» TEXT SHOWN
I would just like to inaugurate my first post on here by heaping while adulation onto this product:
Yes, GTViewer has made all of my wildest GIS dreams come true.
Here at MG&E we made the decision about a year and a half ago to migrate from FRAMME to G/Tech and jump into the wild world of the integrated database. We quickly realized that our antiquated Map Viewer, which had served us well in the past, would not be able to make the migration with us.
I was overjoyed.
The last significant upgrades to our Map Viewer seemed to have occurred sometime between the invention of the transistor and the Carter administration. The support was virtually non-existent and the documentation didn't venture far beyond "File->Open". Each year its obsolescence grew like a tumor. No, not like a lung cancer tumor. I mean like those benign ones that people don't notice at first that keep getting bigger and bigger, and they keep living with them anyway out of some kind of stubbornness or ignorance, until one day you're reading about them on the front Headlines of Yahoo News about how they pulled a 100 pound tumor out of the gut of some poor lady in Ohio. Yeah, those tumors, the ones that kids give names to. That was going to be our fate, and we were all going to lose our jobs, our wives and kids, and our dogs too. Even if our wife and kids and dog left us a note about where they left to, it would be useless because we wouldn't be able to find the address our GIS.

» RECORDS
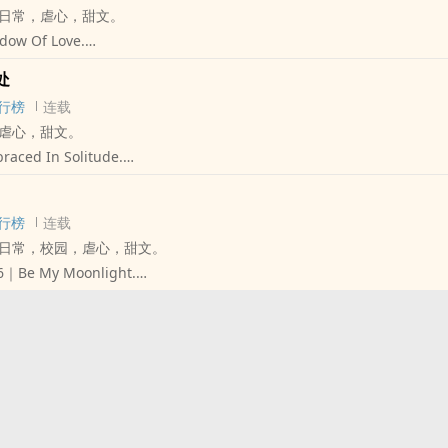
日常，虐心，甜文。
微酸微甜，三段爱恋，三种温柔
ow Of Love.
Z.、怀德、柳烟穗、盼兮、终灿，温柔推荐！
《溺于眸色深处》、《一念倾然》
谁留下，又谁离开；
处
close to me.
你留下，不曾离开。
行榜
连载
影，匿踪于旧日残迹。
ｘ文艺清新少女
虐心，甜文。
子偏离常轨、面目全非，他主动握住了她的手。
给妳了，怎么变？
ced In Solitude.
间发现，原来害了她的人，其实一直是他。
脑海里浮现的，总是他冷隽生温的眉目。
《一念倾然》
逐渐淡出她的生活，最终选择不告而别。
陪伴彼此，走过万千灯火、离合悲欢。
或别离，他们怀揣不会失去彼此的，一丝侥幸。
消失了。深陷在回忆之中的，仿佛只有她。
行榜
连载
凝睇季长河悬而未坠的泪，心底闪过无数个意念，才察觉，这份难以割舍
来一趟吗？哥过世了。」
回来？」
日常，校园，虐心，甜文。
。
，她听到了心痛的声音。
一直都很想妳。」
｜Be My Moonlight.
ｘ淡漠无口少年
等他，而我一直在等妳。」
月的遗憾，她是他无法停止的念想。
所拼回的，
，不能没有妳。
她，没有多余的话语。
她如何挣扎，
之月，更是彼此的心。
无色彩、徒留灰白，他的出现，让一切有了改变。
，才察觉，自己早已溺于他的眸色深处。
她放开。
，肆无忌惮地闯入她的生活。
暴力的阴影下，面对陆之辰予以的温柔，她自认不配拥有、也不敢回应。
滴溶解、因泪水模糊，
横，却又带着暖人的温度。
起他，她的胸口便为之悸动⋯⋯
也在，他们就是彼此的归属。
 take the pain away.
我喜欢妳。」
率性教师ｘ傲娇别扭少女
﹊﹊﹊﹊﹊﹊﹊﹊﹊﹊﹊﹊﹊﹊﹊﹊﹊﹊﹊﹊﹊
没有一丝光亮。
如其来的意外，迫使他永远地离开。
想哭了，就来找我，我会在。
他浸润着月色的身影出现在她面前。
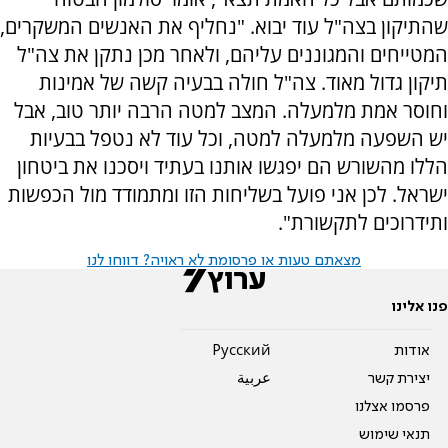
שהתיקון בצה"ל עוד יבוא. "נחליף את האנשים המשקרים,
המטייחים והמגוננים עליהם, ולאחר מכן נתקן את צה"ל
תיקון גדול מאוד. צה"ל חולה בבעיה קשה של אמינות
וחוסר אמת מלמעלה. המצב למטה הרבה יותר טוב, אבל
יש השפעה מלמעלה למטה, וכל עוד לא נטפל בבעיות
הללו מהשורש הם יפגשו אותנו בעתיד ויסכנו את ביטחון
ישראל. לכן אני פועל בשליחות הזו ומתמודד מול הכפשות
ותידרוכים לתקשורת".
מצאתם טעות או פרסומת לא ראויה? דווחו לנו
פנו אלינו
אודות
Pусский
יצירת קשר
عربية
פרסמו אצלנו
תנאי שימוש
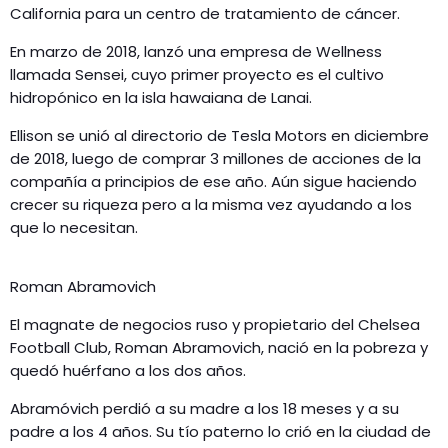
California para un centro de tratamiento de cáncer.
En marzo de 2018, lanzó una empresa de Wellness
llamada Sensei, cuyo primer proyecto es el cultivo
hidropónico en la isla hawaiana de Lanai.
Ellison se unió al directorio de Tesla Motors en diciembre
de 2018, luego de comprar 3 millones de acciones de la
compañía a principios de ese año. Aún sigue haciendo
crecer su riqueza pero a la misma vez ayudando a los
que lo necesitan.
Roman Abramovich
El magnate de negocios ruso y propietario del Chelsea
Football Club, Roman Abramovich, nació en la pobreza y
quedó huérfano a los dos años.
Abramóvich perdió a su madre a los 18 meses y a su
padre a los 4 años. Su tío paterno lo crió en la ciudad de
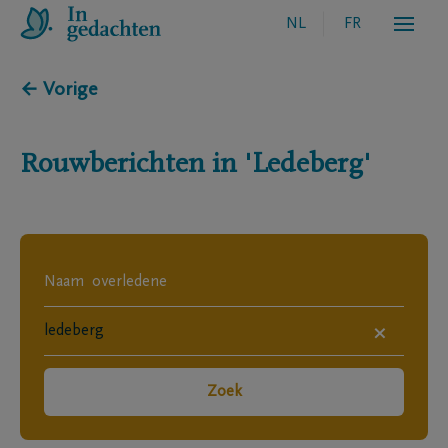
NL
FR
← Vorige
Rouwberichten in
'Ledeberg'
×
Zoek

» TASK INSTRUCTIONS
**a)** Answer the following from the GTViewer post, one line per answer:
(i) According to the post, MG&E decided to migrate from which system to which system?
(ii) How long ago was that decision made?
(iii) What did the documentation of the old Map Viewer not go far beyond?
**b)** Write the next part of the GTViewer post, starting after its final sentence.

» YOUR WRITTEN ANSWERS
**a)**
(i) From FRAMME to G/Tech.
(ii) About a year and a half ago.
(iii) "File->Open".

**b)**
It had been 10 years since we had migrated off paper, and all out viewer was good for was reproducing that paper we had spent so much money getting rid of. It was almost as well, as our data had the integrity on an Enron director's meeting. Good thing our viewer couldn't let anyone see it too well.
And Then I Met a Man Named Larry Cosgrove
He was trying to sell us stuff at GITA. Something about a Pole Inspection program.
"That's great Larry, but we can't spend all kinds of money for some pole inspection program that we could write ourselves if only we had a Map Viewer that didn't make us hate our lives and ourselves, and our dogs hate us too."
Larry tried to explain to us that dogs not only love his Pole Inspection program, but also the tool it runs in, GTViewer. "And you can run it on a tablet PC."
We tried explaining to Larry that ours boss only feeds us bread and water, and that we don't have tablet PC's, and we didn't care.
But Larry didn't listen and a bunch of his people traveled all the way up here to little old Madison, Wisc to give us a demo of the illustrious Pole Inspection Sample Program for Pocket GTViewer.
We began to get curious.
"So what do you mean that this Gtview is cust-o-mise-able? "
"You can put a program in the GTViewer-a-bob?"
"Will it make our dogs like us again?"
And then Larry converted some our data and sent us back the result. And then he sent a copy of the documentation. We were floored. A product that not only did stuff, but also told you how to do it.
After spending years complaining about how no one makes sane GIS tools, we had been saved.
It's been a year now since we switched all of our Viewers over. And I hate calling it a viewer, because it's really much more than that. Although G/Tech is our underlying GIS, it is only the foundation of our GTViewer temple.
Thank You GTViewer,
Thank you for sharing your wildly funny and sincere experience with GTViewer. Sometimes I do have to drag my friends kicking and screaming to success. I appreciate your compliments and I thank you for your kind words about both the product and myself.